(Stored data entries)
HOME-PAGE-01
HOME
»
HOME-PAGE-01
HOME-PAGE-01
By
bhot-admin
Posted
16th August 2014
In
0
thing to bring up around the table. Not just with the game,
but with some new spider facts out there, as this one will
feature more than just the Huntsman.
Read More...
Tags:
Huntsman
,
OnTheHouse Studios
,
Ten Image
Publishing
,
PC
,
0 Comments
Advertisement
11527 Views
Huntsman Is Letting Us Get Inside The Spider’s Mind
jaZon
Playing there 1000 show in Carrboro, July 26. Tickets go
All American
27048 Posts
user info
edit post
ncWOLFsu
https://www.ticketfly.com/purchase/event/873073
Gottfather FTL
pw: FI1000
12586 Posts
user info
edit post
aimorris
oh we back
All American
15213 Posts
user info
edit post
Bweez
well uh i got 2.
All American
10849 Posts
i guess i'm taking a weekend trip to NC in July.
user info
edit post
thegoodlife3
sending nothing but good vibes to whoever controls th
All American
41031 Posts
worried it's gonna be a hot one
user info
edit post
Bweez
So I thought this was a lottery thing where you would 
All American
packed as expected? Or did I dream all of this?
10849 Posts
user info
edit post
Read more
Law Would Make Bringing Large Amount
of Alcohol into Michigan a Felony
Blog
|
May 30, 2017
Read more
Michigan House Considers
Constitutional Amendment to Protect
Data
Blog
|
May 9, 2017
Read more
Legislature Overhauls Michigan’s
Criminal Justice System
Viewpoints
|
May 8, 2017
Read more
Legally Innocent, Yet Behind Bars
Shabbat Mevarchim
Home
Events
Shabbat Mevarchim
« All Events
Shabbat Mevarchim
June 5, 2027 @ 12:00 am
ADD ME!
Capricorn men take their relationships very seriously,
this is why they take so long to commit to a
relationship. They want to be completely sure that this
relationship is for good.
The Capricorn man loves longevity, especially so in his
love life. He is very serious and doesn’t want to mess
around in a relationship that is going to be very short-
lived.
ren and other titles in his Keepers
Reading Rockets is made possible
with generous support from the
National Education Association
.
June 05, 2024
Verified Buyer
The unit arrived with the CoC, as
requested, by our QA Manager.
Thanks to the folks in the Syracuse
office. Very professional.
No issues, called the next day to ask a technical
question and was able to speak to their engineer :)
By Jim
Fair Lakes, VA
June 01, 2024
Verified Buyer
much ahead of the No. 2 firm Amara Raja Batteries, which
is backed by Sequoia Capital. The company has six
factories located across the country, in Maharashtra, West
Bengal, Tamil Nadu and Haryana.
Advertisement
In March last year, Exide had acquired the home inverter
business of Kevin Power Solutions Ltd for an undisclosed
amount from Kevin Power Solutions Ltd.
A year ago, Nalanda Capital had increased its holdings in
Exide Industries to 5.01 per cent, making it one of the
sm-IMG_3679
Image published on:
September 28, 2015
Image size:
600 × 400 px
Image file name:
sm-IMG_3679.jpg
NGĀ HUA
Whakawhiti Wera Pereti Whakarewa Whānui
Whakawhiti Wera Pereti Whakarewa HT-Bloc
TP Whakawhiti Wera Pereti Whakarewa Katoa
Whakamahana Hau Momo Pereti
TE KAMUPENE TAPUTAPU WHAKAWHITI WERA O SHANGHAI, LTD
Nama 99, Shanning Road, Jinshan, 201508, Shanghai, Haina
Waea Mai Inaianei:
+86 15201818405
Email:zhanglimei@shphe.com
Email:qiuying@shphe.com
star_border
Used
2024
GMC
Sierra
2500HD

**ACTIVITY**:
Update these items by replacing every occurrence of "user info" with "profile", and leave all other text as it is.

**OUTPUT OF THE EXERCISE**:
HOME-PAGE-01
HOME
»
HOME-PAGE-01
HOME-PAGE-01
By
bhot-admin
Posted
16th August 2014
In
0
thing to bring up around the table. Not just with the game,
but with some new spider facts out there, as this one will
feature more than just the Huntsman.
Read More...
Tags:
Huntsman
,
OnTheHouse Studios
,
Ten Image
Publishing
,
PC
,
0 Comments
Advertisement
11527 Views
Huntsman Is Letting Us Get Inside The Spider’s Mind
jaZon
Playing there 1000 show in Carrboro, July 26. Tickets go
All American
27048 Posts
profile
edit post
ncWOLFsu
https://www.ticketfly.com/purchase/event/873073
Gottfather FTL
pw: FI1000
12586 Posts
profile
edit post
aimorris
oh we back
All American
15213 Posts
profile
edit post
Bweez
well uh i got 2.
All American
10849 Posts
i guess i'm taking a weekend trip to NC in July.
profile
edit post
thegoodlife3
sending nothing but good vibes to whoever controls th
All American
41031 Posts
worried it's gonna be a hot one
profile
edit post
Bweez
So I thought this was a lottery thing where you would 
All American
packed as expected? Or did I dream all of this?
10849 Posts
profile
edit post
Read more
Law Would Make Bringing Large Amount
of Alcohol into Michigan a Felony
Blog
|
May 30, 2017
Read more
Michigan House Considers
Constitutional Amendment to Protect
Data
Blog
|
May 9, 2017
Read more
Legislature Overhauls Michigan’s
Criminal Justice System
Viewpoints
|
May 8, 2017
Read more
Legally Innocent, Yet Behind Bars
Shabbat Mevarchim
Home
Events
Shabbat Mevarchim
« All Events
Shabbat Mevarchim
June 5, 2027 @ 12:00 am
ADD ME!
Capricorn men take their relationships very seriously,
this is why they take so long to commit to a
relationship. They want to be completely sure that this
relationship is for good.
The Capricorn man loves longevity, especially so in his
love life. He is very serious and doesn’t want to mess
around in a relationship that is going to be very short-
lived.
ren and other titles in his Keepers
Reading Rockets is made possible
with generous support from the
National Education Association
.
June 05, 2024
Verified Buyer
The unit arrived with the CoC, as
requested, by our QA Manager.
Thanks to the folks in the Syracuse
office. Very professional.
No issues, called the next day to ask a technical
question and was able to speak to their engineer :)
By Jim
Fair Lakes, VA
June 01, 2024
Verified Buyer
much ahead of the No. 2 firm Amara Raja Batteries, which
is backed by Sequoia Capital. The company has six
factories located across the country, in Maharashtra, West
Bengal, Tamil Nadu and Haryana.
Advertisement
In March last year, Exide had acquired the home inverter
business of Kevin Power Solutions Ltd for an undisclosed
amount from Kevin Power Solutions Ltd.
A year ago, Nalanda Capital had increased its holdings in
Exide Industries to 5.01 per cent, making it one of the
sm-IMG_3679
Image published on:
September 28, 2015
Image size:
600 × 400 px
Image file name:
sm-IMG_3679.jpg
NGĀ HUA
Whakawhiti Wera Pereti Whakarewa Whānui
Whakawhiti Wera Pereti Whakarewa HT-Bloc
TP Whakawhiti Wera Pereti Whakarewa Katoa
Whakamahana Hau Momo Pereti
TE KAMUPENE TAPUTAPU WHAKAWHITI WERA O SHANGHAI, LTD
Nama 99, Shanning Road, Jinshan, 201508, Shanghai, Haina
Waea Mai Inaianei:
+86 15201818405
Email:zhanglimei@shphe.com
Email:qiuying@shphe.com
star_border
Used
2024
GMC
Sierra
2500HD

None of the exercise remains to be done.